La differente struttura risulta essenziale nel senso di impedire, anche sul piano logico ricostruttivo, la piena equiparazione tra situazioni radicalmente diverse.
Ne consegue che, nell’ipotesi in cui non siano apprezzati elementi indicativi di tale partecipazione, individuabile nella collaborazione strutturale con il gruppo illecito, nella consapevolezza della funzione del proprio apporto stabile e riconoscibile dai consociati, la collaborazione occasionalmente prestata, pur nel previo riconoscimento della funzione della stessa ai fini del raggiungimento degli scopi propri del gruppo, per la mancanza di stabilita’ connessa alla natura di tale cooperazione, non puo’ legittimare l’applicazione di presunzioni semplici, la cui valenza e’ radicata nelle caratteristiche del patto sociale, la cui ideale sottoscrizione, secondo il criterio dell’id quod plerumque accidit, costituisce il substrato giustificativo (sul punto Corte cost., n. 231 del 2010) che l’apporto occasionale non possiede per definizione. In tal caso l’accertamento di attualita’ dovra’ logicamente essere ancorato a valutazioni specifiche sulla ripetitivita’ dell’apporto, sulla permanenza di determinate condizioni di vita ed interessi in comune.
11. A tali elementi concreti, desumibili dall’esame delle norme, devono aggiungersi considerazioni di ordine sistematico.
Si deve richiamare quanto in argomento gia’ sottolineato dalla Corte di legittimita’ (Sez.

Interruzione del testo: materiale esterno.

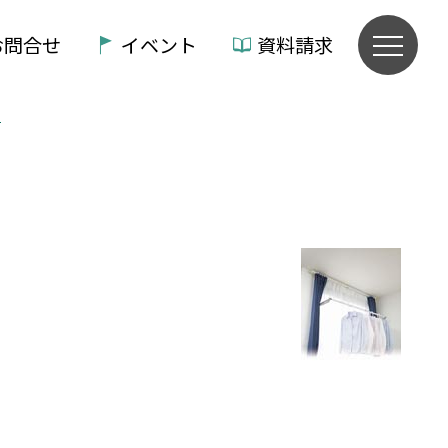
お問合せ
イベント
資料請求
―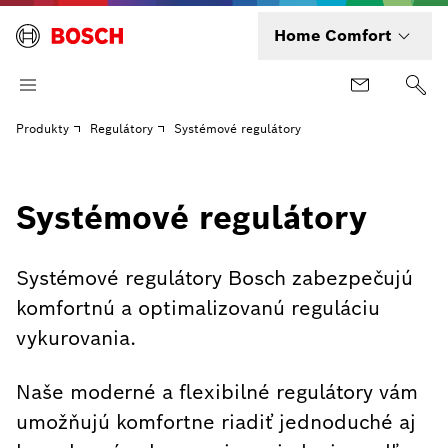
Home Comfort
Produkty
Regulátory
Systémové regulátory
Systémové regulátory
Systémové regulátory Bosch zabezpečujú
komfortnú a optimalizovanú reguláciu
vykurovania.
Naše moderné a flexibilné regulátory vám
umožňujú komfortne riadiť jednoduché aj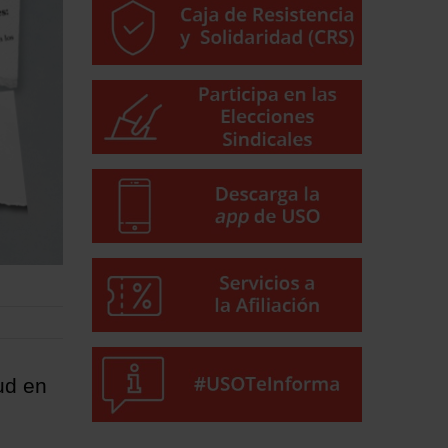
ud en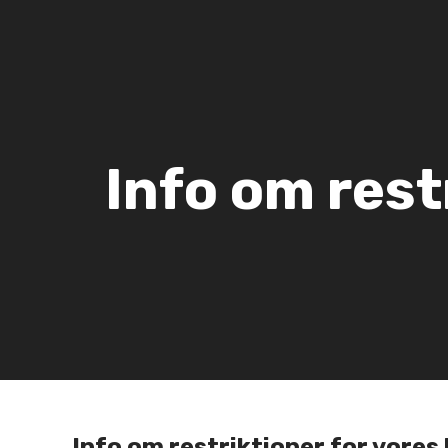
Info om rest
Info om restriktioner for vores 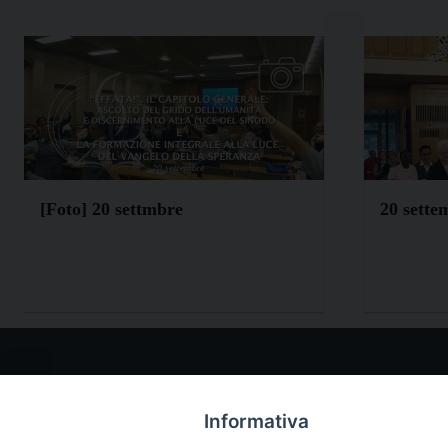
[Foto] 20 settmbre
20 sette
I NO
www.p
Informativa
teclam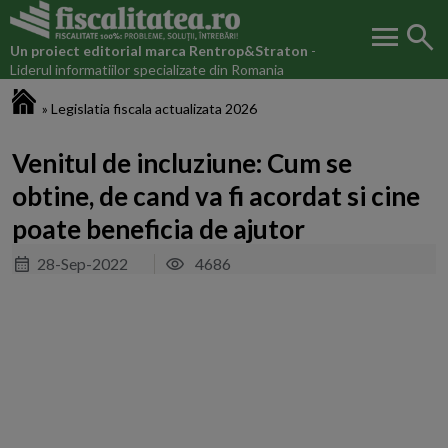
menu
search
Un proiect editorial marca
Rentrop&Straton
-
Liderul informatiilor specializate din Romania
Fiscalitatea.ro
»
Legislatia fiscala actualizata 2026
Venitul de incluziune: Cum se
obtine, de cand va fi acordat si cine
poate beneficia de ajutor
28-Sep-2022
4686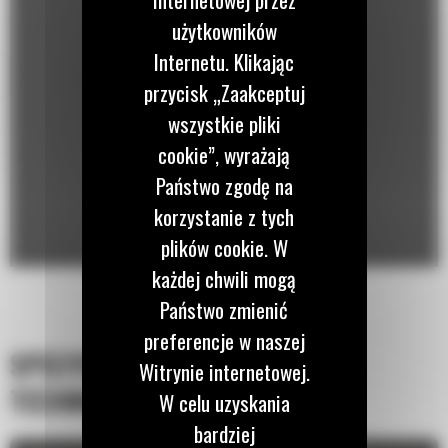
użytkowników
Internetu. Klikając
przycisk „Zaakceptuj
wszystkie pliki
cookie”, wyrażają
Państwo zgodę na
korzystanie z tych
plików cookie. W
każdej chwili mogą
Państwo zmienić
preferencje w naszej
SPECYFIKACJA
Witrynie internetowej.
TECHNICZNA
W celu uzyskania
bardziej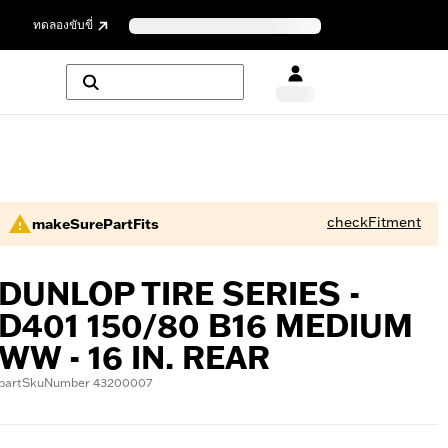
ย
ทดลองขับขี่
checkFitment
makeSurePartFits
DUNLOP TIRE SERIES -
D401 150/80 B16 MEDIUM
WW - 16 IN. REAR
partSkuNumber 43200007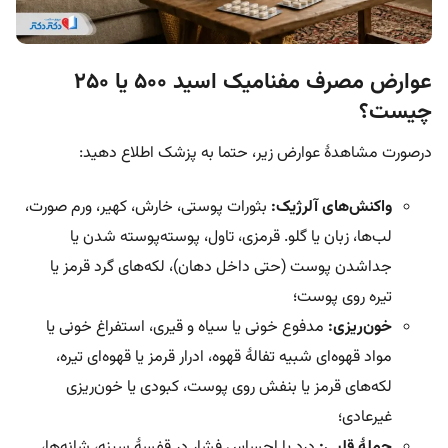
عوارض مصرف مفنامیک اسید 500 یا 250
چیست؟
درصورت مشاهدۀ عوارض زیر، حتما به پزشک اطلاع دهید:
واکنش‌های آلرژیک:
بثورات پوستی، خارش، کهیر، ورم صورت،
لب‌ها، زبان یا گلو. قرمزی، تاول، پوسته‌پوسته شدن یا
جداشدن پوست (حتی داخل دهان)، لکه‌های گرد قرمز یا
تیره روی پوست؛
خون‌ریزی:
مدفوع خونی یا سیاه و قیری، استفراغ خونی یا
مواد قهوه‌ای شبیه تفالۀ قهوه، ادرار قرمز یا قهوه‌ای تیره،
لکه‌های قرمز یا بنفش روی پوست، کبودی یا خون‌ریزی
غیرعادی؛
حملۀ قلبی:
درد یا احساس فشار در قفسۀ سینه، شانه‌ها،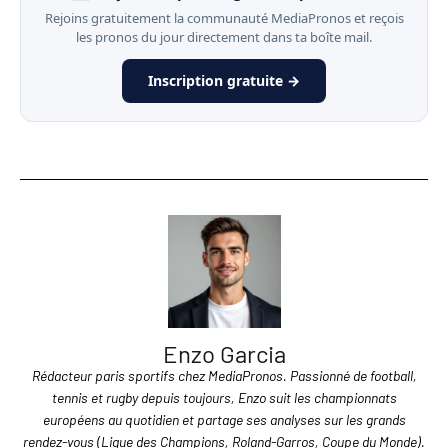
Rejoins gratuitement la communauté MediaPronos et reçois
les pronos du jour directement dans ta boîte mail.
Inscription gratuite →
Enzo Garcia
Rédacteur paris sportifs chez MediaPronos. Passionné de football,
tennis et rugby depuis toujours, Enzo suit les championnats
européens au quotidien et partage ses analyses sur les grands
rendez-vous (Ligue des Champions, Roland-Garros, Coupe du Monde).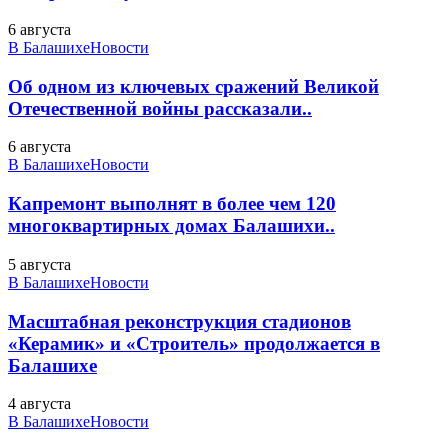
6 августа
В Балашихе
Новости
Об одном из ключевых сражений Великой
Отечественной войны рассказали..
6 августа
В Балашихе
Новости
Капремонт выполнят в более чем 120
многоквартирных домах Балашихи..
5 августа
В Балашихе
Новости
Масштабная реконструкция стадионов
«Керамик» и «Строитель» продолжается в
Балашихе
4 августа
В Балашихе
Новости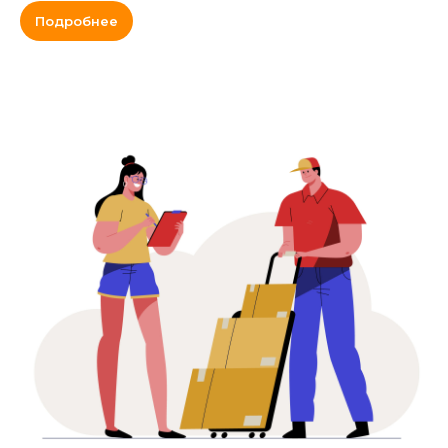
Подробнее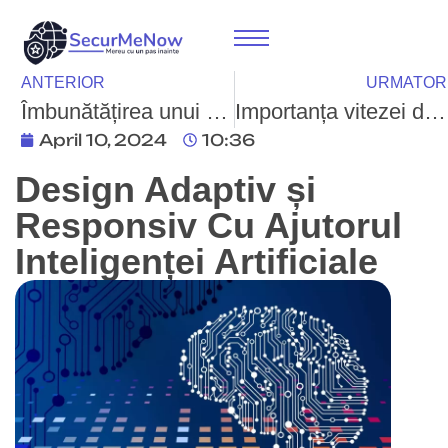
ANTERIOR
URMATOR
Îmbunătățirea unui Website Prin Feedback-ul Utilizatorilor: O Cheie Esențială pentru Succes Online
Importanța vitezei de încărcare a site-ului: Cum influențează timpul de încărcare SEO-ul și experiența utilizatorului
April 10, 2024
10:36
Design Adaptiv și
Responsiv Cu Ajutorul
Inteligenței Artificiale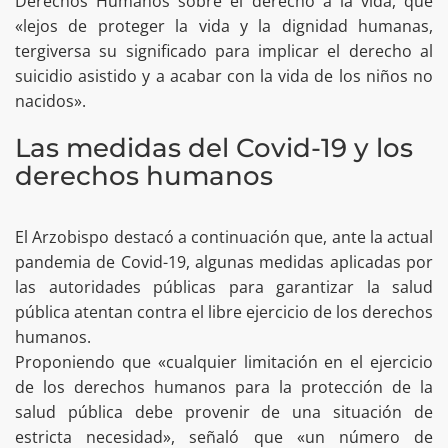
Derechos Humanos sobre el derecho a la vida, que
«lejos de proteger la vida y la dignidad humanas,
tergiversa su significado para implicar el derecho al
suicidio asistido y a acabar con la vida de los niños no
nacidos».
Las medidas del Covid-19 y los
derechos humanos
El Arzobispo destacó a continuación que, ante la actual
pandemia de Covid-19, algunas medidas aplicadas por
las autoridades públicas para garantizar la salud
pública atentan contra el libre ejercicio de los derechos
humanos.
Proponiendo que «cualquier limitación en el ejercicio
de los derechos humanos para la protección de la
salud pública debe provenir de una situación de
estricta necesidad», señaló que «un número de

U, n. 4880 del 26/06/2014, dep. 2015, Spinelli, Rv. 262605) ove si e’ chiarito che “Volendo cogliere (…) le piu’ significative linee di tendenza, puo’ dirsi che le misure di prevenzione personale, ab origine concepite quali misure intese a limitare la liberta’ di soggetti ritenuti pericolosi al fine di renderne piu’ agevole il controllo da parte delle autorita’ di pubblica sicurezza, sono state sottoposte ad un processo di costituzionalizzazione (…) interessando un bene di primaria valenza costituzionale come la liberta’ personale, presidiato dall’art.13 Cost.; e, quindi, ad un processo di “giurisdizionalizzazione”, allo scopo di assicurare, per quanto possibile – stante la peculiarita’ del procedimento di prevenzione rispetto a quello di cognizione – la tutela delle garanzie difensive, al fine del contemperamento, pur esso ineludibile, con i parametri convenzionali.